Segment Open

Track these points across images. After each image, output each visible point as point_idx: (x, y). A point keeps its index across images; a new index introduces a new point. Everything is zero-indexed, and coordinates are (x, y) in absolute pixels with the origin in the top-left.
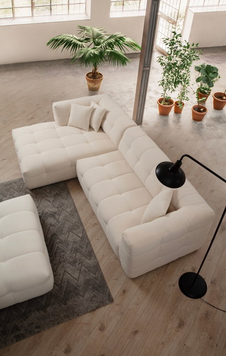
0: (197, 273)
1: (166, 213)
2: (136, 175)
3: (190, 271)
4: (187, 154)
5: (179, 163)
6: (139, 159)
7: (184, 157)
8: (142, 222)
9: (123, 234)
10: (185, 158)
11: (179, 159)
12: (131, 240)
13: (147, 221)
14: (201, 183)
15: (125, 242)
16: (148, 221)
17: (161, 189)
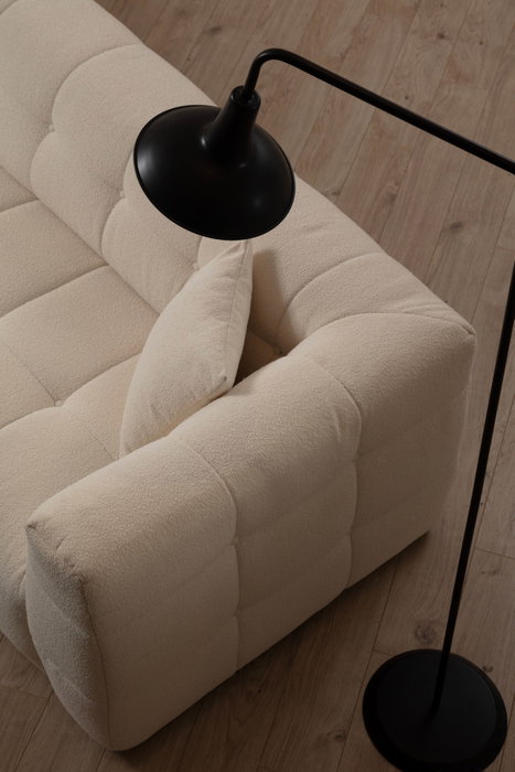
0: (440, 647)
1: (238, 379)
2: (51, 212)
3: (412, 644)
4: (277, 46)
5: (245, 101)
6: (45, 124)
7: (265, 66)
8: (122, 447)
9: (32, 526)
10: (272, 67)
11: (242, 82)
12: (81, 550)
13: (144, 437)
14: (393, 198)
15: (50, 568)
16: (151, 438)
17: (189, 264)
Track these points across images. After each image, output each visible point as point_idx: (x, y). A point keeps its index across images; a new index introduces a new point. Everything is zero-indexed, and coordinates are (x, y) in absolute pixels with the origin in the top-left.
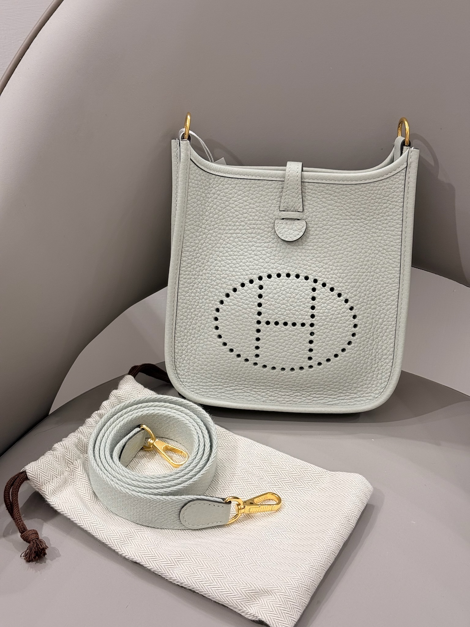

Segment Closed

_TASK REQUIREMENTS_
Each line, from the beginning of the listing to the line bearing "3: (190, 271)" inclusive, should be copied exactly; the pictures stay out.

_PROBLEM SOLUTION_
Track these points across images. After each image, output each visible point as point_idx: (x, y). A point keeps its index across images; a new index introduces a new point. Everything is zero-indexed, and coordinates are (x, y) in absolute pixels with the origin in the top-left.
0: (197, 273)
1: (166, 213)
2: (136, 175)
3: (190, 271)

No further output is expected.